3

Katarina rent naar de kraan, vult een aarden kruik en gooit hem leeg over mijn been. Ik ben bijna gek van de pijn en bijt zo hard op mijn lip dat die begint te bloeden. Ik kijk naar het water dat begint te sissen zodra het mijn verbrande vlees raakt. Het stroomt vervolgens over het spelbord waardoor de stukken op de vloer terechtkomen.

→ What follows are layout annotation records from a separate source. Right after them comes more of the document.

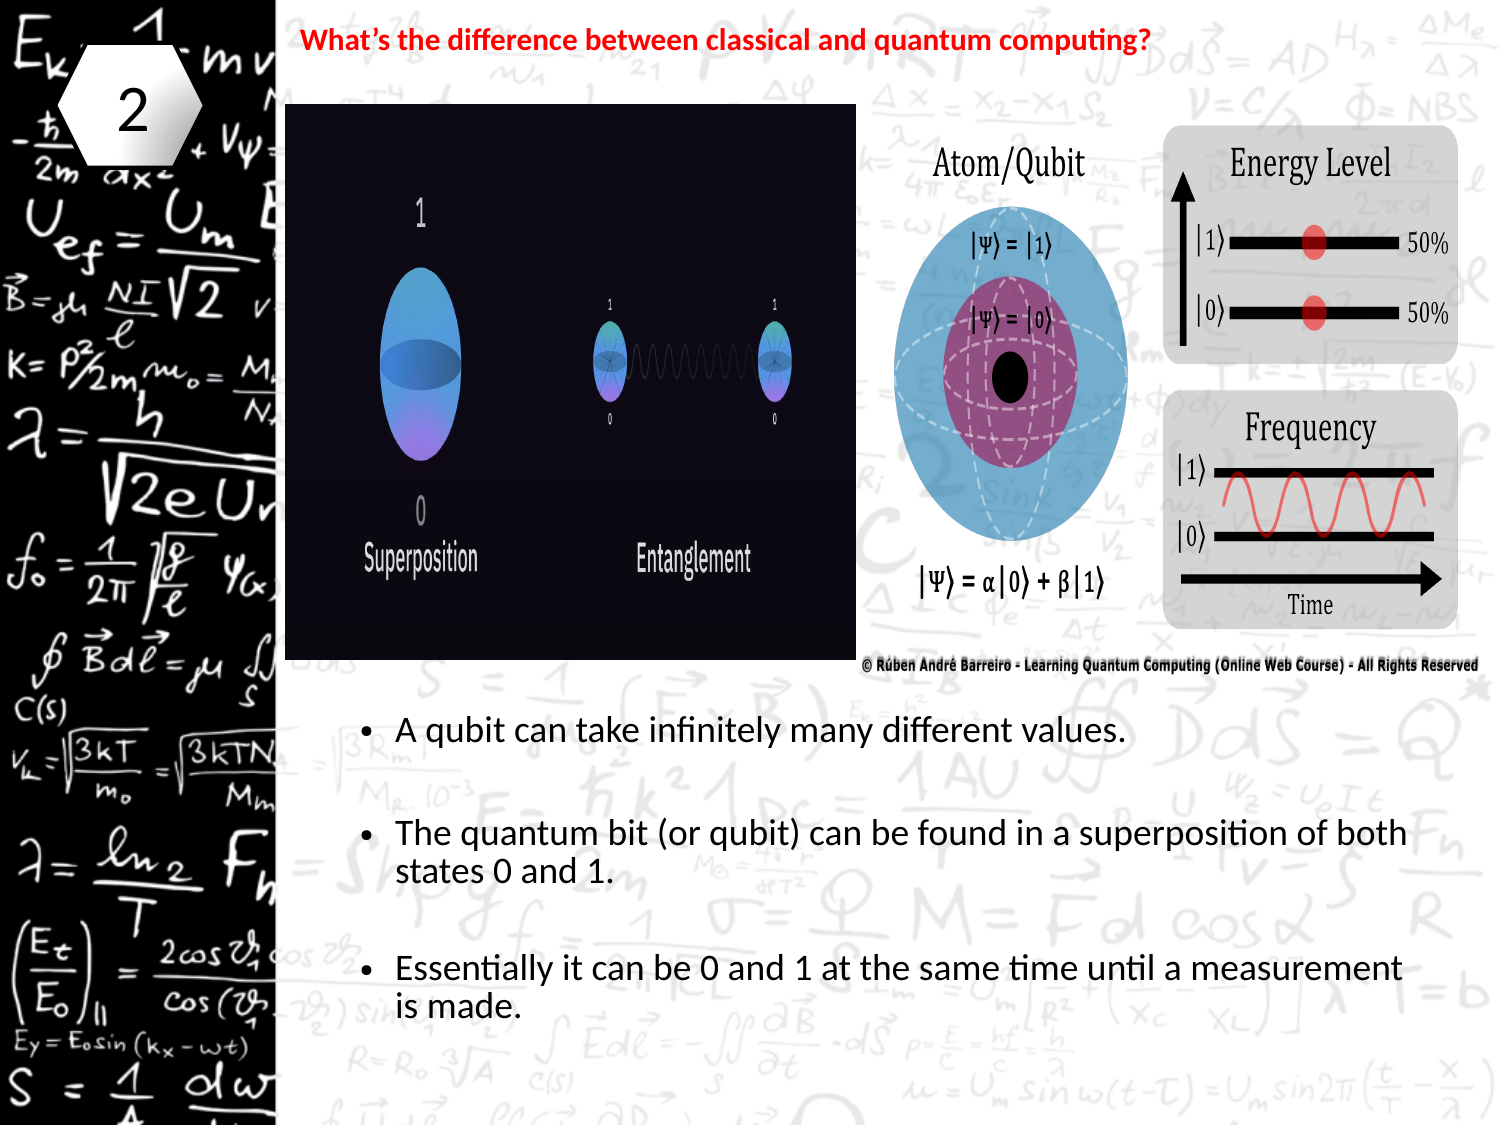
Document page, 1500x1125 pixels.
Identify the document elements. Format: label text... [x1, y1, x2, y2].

text_box 2 [101, 57, 159, 233]
text_box What’s the difference between classical and quantum computing? [285, 19, 1500, 165]
text_box A qubit can take infinitely many different values. [345, 706, 1326, 766]
text_box [55, 42, 206, 168]
picture [0, 0, 1500, 1125]
text_box The quantum bit (or qubit) can be found in a superposition of both states 0 and 1. [345, 810, 1500, 912]
text_box Essentially it can be 0 and 1 at the same time until a measurement is made. [345, 945, 1425, 1047]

‘Jij wint,’ zeg ik. Een flauw grapje.

Katarina doet net alsof ze niet merkt dat ik een grapje probeer te maken. Mijn beschermster is meteen in de Cêpaan-stand geschoten en haalt uit elk hoekje van onze hut eerstehulpspullen. Algauw heeft ze mijn litteken met een verkoelende zalf besmeerd en in verband gewikkeld.

‘Zes,’ zegt ze, met tranen in haar ogen van angst en medelijden. Ik schrik ervan, ze gebruikt mijn echte naam alleen maar als er een ernstige crisis is.

Maar dan dringt het tot me door dat die er ook is.

Na de dood van Eén zijn er jaren verstreken zonder dat er iets gebeurde. We konden ons gemakkelijk voorstellen dat er niets aan de hand was. Als we heel optimistisch waren, konden we ons zelfs voorstellen dat Eéns dood een ongeluk was, dat de Mogadoren ons spoor niet hadden geroken.

Die tijd is voorbij. Nu weten we het zeker. De Mogadoren hebben het tweede lid van de Garde gevonden en hem of haar gedood. De boodschap van Twee aan ons, aan de wereld, was het laatste wat hij of zij ooit zou doen. De gewelddadige dood van Nummer Eén en Twee zijn nu op mijn huid geschreven.

We weten dat twee doden geen ongeluk kunnen zijn. Het aftellen is nu echt begonnen.

Ik val bijna flauw, maar blijf bij bewustzijn door nog harder op mijn lip te bijten.

‘Zes,’ zegt Katarina en ze wrijft met een doekje het bloed van mijn lippen. ‘Ontspan je.’

Ik schud mijn hoofd.

Nee. Ik kan me niet ontspannen. Echt niet!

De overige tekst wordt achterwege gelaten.